Kedua, zakat dikenakan pada basis yang luas dan meliputi
berbagai aktivitas perekonomian. Zakat dipungut dari produk pertanian, hewan
peliharaan, simpanan emas dan perak, aktivitas peniagaan komersial, dan
barang-barang tambang yang diambil dari perut bumi. Fiqh kontemporer bahkan
memandang bahwa zakat juga diambil dari seluruh pendapatan yang dihasilkan dari
asset fisik dan finansial serta keahlian pekerja. Dengan demikian, potensi
zakat adalah sangat besar. Hal ini menjadi modal dasar yang penting bagi
pembiayaan program-program pengentasan kemiskinan.
Ketiga, zakat adalah pajak spiritual yang wajib dibayar oleh
setiap muslim dalam kondisi apapun. Karena itu, penerimaan zakat cenderung
stabil. Hal ini akan menjamin keberlanjutan program pengentasan kemiskinan yang
umumnya membutuhkan jangka waktu yang relatif panjang.
Di Indonesia sendiri, potensi wakaf yang besar belum
dimanfaatkan secara optimal. Sehingga akhirnya tidak terjadi pembesaran manfaat
secara luas. Seperti halnya tanah wakaf masyarakat sebagian besar hanya
digunakan untuk fasilitas ibadah dan pendidikan saja. Belum terlihat
pemanfaatan lebih optimal secara multifungsi terutama kemanfaatan ekonomis[11].

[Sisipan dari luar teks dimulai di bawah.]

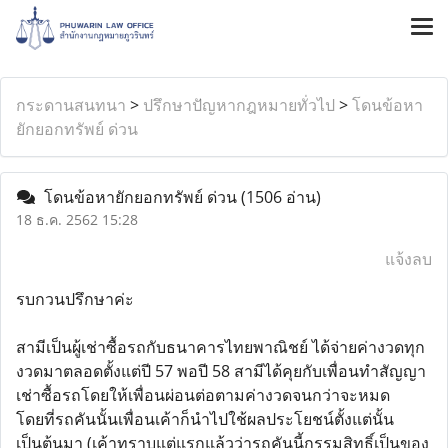
กระดานสนทนา
>
ปรึกษาปัญหากฎหมายทั่วไป
>
โดนข้อหา
ยักยอกทรัพย์ ด่วน
โดนข้อหายักยอกทรัพย์ ด่วน
(1506 อ่าน)
18 ธ.ค. 2562 15:28
แจ้งลบ
รบกวนปรึกษาค่ะ
สามีเป็นผู้เช่าซื้อรถกับธนาคารไทยพาณิชย์ ได้จ่ายค่างวดทุก
งวดมาตลอดตั้งแต่ปี 57 พอปี 58 สามีได้คุยกับเพื่อนทำสัญญา
เช่าซื้อรถโดยให้เพื่อนผ่อนต่อตามค่างวดจนกว่าจะหมด
โดยที่รถคันนั้นเพื่อนเค้าก็นำไปใช้ผลประโยชน์ตั้งแต่นั้น
เป็นต้นมา (เค้าทราบแต่แรกแล้วว่ารถคันนี้กรรมสิทธิ์เป็นของ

Potensi wakaf dapat sebenarnya dapat dioptimalkan yaitu
dengan cara, setelah dana wakaf dihimpun, Pengelola Wakaf (Nadzir) dapat
menginvestasikan dana yang dikumpulkan dalam berbagai portfolio investasi.
Seperti:
1. menginvestasikan dana pada produk
bank syariah domestik dan bank syariah luar negeri;
2. membiayai bisnis yang halal dan
layak;
3. mendirikan bisnis baru yang
prospektif; atau
4. membiayai usaha mikro, kecil dan menengah (UMKM).
Kemudian hasil keuntungan investasi dapat digunakan untuk
berbagai program, seperti:
1. Rehabilitasi keluarga miskin,
melalui peningkatan kesejahteraan mereka.
2. Pembangunan pendidikan dan budaya,
melalui penyediaan buku gratis, pembiayaan penelitian dan pengembangan yang
relevan, peningkatan program pendidikan, beasiswa, bantuan untuk sekolah, dan
pembinaan nilai budaya.
3. Sanitasi dan kesehatan, melalui program sanitasi dan
kesehatan untuk keluarga miskin, pendirian pusat kesehatan gratis, dan
penyediaan pengobatan yang murah dan berkualitas.
4. Pembangunan saran pelayanan sosial.
5. Pembangunan sarana aktivitas ibadah;
dan.
6. Pembangunan fasilitas sosial.
Dengan demikian, dana wakaf akan dapat mendorong penyediaan
fasilitas publik sekaligus dapat meningkatkan kesejahteraan masyarakat. Dana
wakaf bersama dana zakat, jika disinergikan dengan baik akan sangat potensial
untuk meredusir tingkat kemiskinan masyarakat.